AIM OF THE TASK: Only the lines holding "will" are wanted; find them in the listing and return each one.

◆ ◆ ◆ ◆ ◆ ◆ ◆

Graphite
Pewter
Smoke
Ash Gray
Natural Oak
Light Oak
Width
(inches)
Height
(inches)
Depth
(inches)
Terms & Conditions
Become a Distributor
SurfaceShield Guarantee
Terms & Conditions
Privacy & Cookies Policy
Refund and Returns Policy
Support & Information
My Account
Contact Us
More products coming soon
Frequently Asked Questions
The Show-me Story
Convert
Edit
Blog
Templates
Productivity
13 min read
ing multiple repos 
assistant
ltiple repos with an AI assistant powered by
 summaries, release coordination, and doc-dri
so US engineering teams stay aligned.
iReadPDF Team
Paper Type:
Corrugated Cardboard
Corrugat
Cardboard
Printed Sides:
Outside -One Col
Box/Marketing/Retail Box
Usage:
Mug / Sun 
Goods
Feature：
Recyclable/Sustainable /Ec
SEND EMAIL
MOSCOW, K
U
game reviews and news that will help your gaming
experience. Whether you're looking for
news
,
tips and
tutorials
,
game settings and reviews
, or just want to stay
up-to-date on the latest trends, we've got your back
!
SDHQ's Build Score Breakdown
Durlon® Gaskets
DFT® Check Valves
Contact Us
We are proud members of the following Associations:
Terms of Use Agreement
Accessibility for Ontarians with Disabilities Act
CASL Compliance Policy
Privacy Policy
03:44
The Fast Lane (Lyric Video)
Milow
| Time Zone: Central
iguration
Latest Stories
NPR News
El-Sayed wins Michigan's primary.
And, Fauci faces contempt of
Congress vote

◆ ◆ ◆ ◆ ◆ ◆ ◆

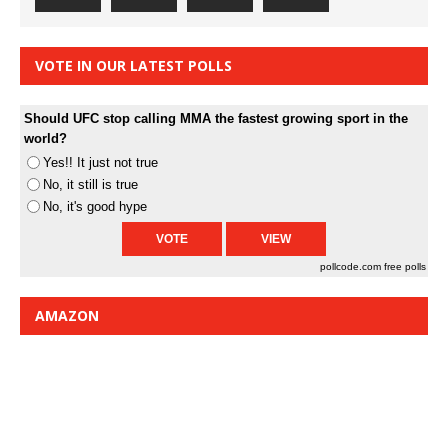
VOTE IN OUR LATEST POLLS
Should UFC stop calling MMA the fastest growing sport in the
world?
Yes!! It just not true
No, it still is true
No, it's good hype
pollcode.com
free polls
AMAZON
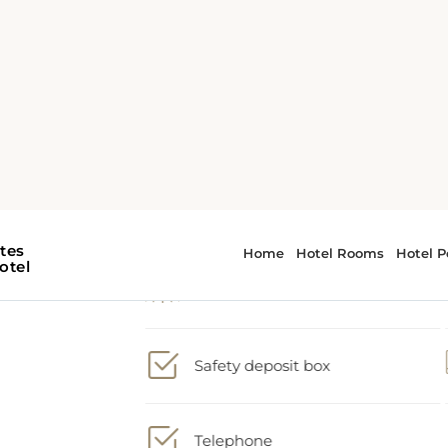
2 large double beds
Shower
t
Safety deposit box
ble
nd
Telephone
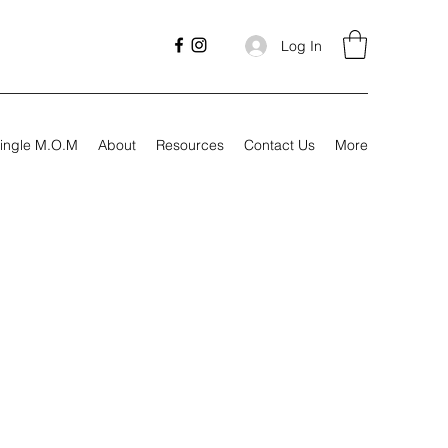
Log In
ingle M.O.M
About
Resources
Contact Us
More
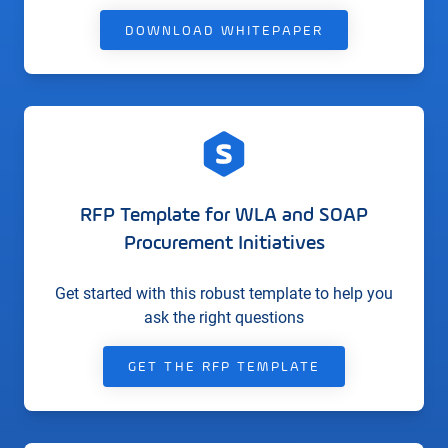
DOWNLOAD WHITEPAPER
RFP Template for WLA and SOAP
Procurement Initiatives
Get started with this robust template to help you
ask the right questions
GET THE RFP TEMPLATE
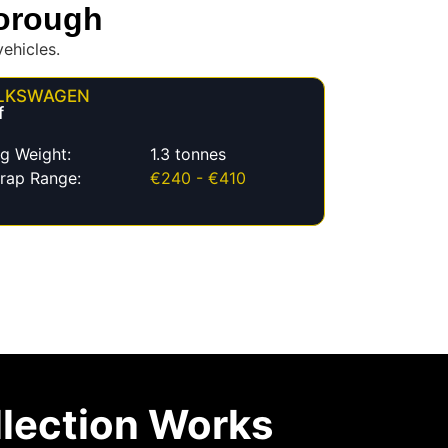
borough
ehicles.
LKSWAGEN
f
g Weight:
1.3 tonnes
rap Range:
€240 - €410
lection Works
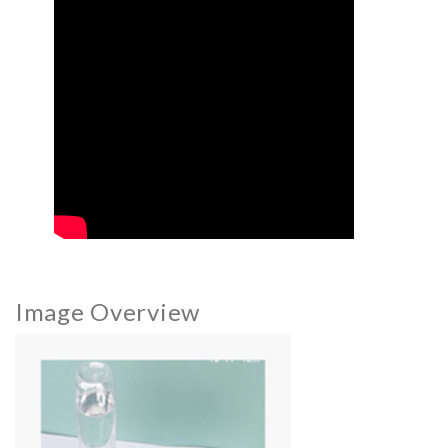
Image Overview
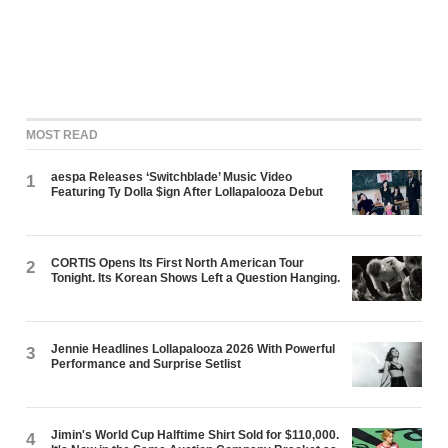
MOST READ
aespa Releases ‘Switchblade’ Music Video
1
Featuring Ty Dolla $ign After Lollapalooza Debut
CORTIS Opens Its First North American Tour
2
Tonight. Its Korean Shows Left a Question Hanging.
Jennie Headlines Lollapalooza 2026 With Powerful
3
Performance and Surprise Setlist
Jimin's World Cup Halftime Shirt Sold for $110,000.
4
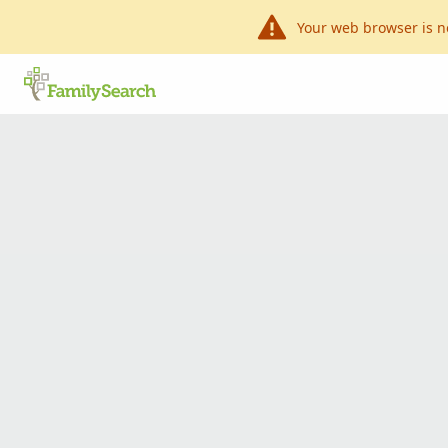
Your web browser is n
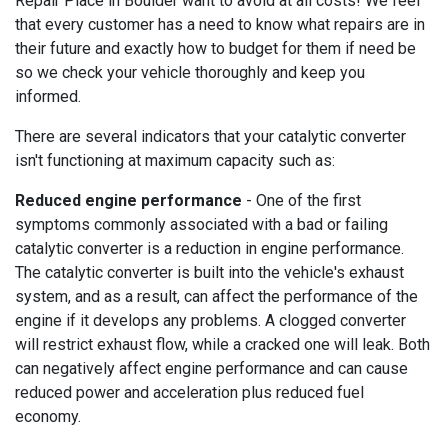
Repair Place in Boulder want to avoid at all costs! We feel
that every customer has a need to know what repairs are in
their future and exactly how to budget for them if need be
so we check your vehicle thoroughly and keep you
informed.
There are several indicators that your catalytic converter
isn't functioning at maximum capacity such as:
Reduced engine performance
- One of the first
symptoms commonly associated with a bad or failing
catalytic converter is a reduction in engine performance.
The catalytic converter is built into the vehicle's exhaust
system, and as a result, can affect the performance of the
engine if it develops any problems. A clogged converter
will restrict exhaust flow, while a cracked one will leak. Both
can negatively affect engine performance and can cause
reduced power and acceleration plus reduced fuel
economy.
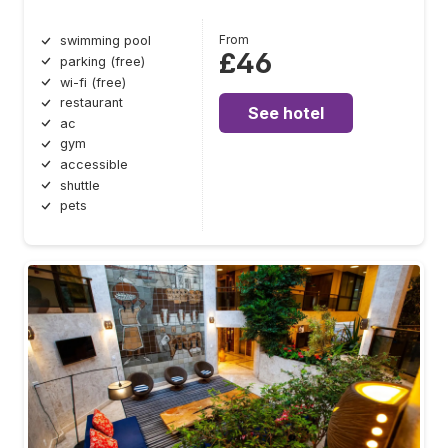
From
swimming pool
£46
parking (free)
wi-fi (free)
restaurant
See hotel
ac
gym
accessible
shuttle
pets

◆ ◆ ◆ ◆ ◆ ◆ ◆

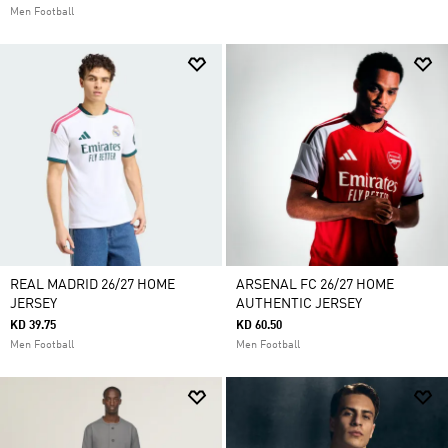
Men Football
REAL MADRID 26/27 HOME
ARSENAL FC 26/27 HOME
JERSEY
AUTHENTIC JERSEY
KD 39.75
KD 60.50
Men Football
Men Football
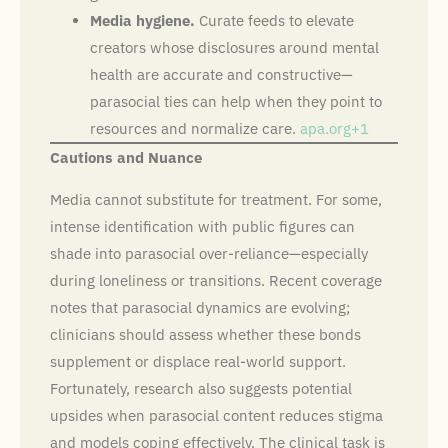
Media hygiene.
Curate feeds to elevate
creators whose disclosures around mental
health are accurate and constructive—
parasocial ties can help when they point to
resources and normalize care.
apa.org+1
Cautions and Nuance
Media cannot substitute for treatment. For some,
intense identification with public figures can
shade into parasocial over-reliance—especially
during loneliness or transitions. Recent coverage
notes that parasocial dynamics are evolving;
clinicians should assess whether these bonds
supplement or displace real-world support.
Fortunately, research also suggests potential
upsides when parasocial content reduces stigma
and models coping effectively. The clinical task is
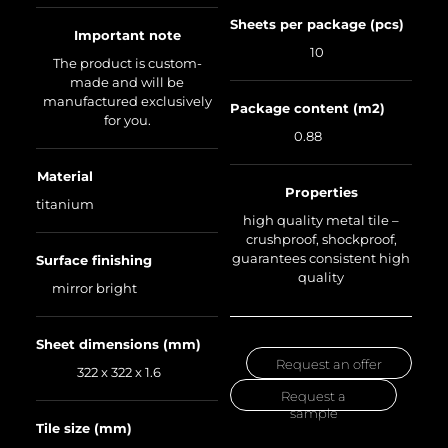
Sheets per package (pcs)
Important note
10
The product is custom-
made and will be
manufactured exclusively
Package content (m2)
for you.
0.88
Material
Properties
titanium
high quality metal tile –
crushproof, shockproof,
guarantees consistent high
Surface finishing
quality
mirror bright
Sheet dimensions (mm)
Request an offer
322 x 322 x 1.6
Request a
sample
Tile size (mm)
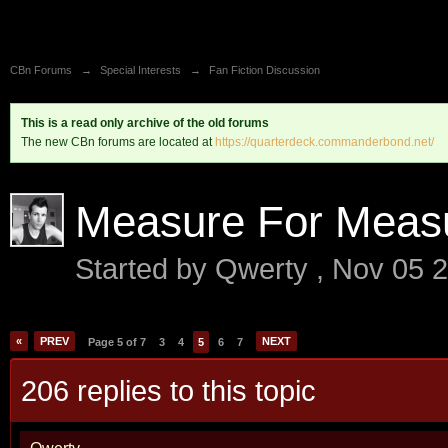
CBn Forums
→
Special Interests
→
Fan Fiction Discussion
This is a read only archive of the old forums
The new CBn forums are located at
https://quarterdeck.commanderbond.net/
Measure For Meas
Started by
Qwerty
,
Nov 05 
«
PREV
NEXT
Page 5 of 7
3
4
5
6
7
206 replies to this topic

◆ ◆ ◆ ◆ ◆ ◆ ◆

FINAL ANSWER:
game reviews and news that will help your gaming
will restrict exhaust flow, while a cracked one will leak. Both
made and will be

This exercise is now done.